Le 10 mars dernier, nos rencontres autour du cinéma étaient consacrées à « L’homme qui tua Liberty Valance », de John Ford, qui évoque une époque de construction des États-Unis où la loi du colt était remplacée par la loi du code. 
Avec ce film de la fin de sa carrière, John Ford construit un long flash-back à la redécouverte par le personnage de la diligence qui l’a vu arriver dans la ville, diligence qui n’est autre que celle que John Ford a utilisé pour son premier grand western, « La chevauchée fantastique ». 


En revenant sur son cinéma, John Ford revient aussi sur la culture de l’imagerie du western, qui a constitué les bases de la représentation de la mythologie de la conquête de l’Ouest et de l’histoire américaine.

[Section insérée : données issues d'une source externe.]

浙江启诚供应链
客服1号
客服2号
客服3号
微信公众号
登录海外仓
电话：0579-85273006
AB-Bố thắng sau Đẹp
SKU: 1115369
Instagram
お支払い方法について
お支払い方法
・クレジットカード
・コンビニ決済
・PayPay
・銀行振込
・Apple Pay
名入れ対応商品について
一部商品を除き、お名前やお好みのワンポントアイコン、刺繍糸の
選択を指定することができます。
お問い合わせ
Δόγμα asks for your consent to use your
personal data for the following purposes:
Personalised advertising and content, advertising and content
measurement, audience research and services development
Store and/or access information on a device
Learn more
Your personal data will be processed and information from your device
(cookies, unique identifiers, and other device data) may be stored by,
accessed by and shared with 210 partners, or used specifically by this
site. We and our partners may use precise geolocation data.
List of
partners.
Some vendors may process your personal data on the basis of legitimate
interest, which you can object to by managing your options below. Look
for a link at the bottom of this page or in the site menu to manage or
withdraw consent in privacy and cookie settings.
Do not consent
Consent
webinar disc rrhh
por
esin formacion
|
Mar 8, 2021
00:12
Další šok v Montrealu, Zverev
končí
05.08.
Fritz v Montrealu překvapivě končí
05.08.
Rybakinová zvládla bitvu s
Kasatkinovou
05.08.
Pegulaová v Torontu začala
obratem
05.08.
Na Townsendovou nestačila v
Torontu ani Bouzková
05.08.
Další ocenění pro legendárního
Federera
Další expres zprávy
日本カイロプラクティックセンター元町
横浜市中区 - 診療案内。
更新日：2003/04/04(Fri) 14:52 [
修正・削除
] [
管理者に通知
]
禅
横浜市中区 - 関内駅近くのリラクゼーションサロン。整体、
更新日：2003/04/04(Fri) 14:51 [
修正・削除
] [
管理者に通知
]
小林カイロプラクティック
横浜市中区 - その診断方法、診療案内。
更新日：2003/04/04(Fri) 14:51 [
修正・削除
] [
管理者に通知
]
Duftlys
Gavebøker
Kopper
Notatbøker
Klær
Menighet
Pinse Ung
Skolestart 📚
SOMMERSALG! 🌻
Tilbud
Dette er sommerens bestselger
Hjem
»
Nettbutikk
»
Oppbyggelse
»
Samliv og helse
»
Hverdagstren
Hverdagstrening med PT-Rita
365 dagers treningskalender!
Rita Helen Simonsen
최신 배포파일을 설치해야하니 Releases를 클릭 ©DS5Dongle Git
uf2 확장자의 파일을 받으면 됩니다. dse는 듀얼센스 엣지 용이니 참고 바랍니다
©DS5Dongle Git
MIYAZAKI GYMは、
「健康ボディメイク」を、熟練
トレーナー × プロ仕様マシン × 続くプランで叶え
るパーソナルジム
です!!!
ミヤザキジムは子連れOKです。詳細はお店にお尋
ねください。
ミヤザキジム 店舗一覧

Le coup de génie de ce film est d’introduire un micro-récit dans le flash-back : au moment où Stoddard (James Stewart) va être élu représentant pour la Convention, il s’y refuse, sali par le soupçon de meurtre de Liberty Valance (Lee Marvin). C’est alors que Tom Doniphon (John Wayne), qui a accepté de sacrifier sa vie, conscient que l’évolution civilisatrice passe avant ses propres intérêts, lui apprend que c’est lui qui a tiré pour tuer Liberty. Il libère ainsi Stoddard de sa culpabilité et lui permet de se présenter et de remporter l’élection.

Mais ce qui est passionnant, c’est qu’alors que Ranson Stoddard, revenu au temps présent, veut rétablir la vérité, les journalistes auxquels il se confie lui répondent : «On est dans l’Ouest, ici. Quand la légende dépasse la réalité, alors on publie la légende».

Ford est en train de nous dire, finalement, que la mythologie hollywoodienne constitutive de la culture américaine n’est pas si fiable que ça et dépend du point de vue qui l’a construite.  Introduisant le trouble dans cette iconograpie, Ford annonce l’Amérique de la fin des années 60, celle du doute et de la remise en question, et donne au cinéma ce qui a été baptisé le « Nouvel Hollywood ».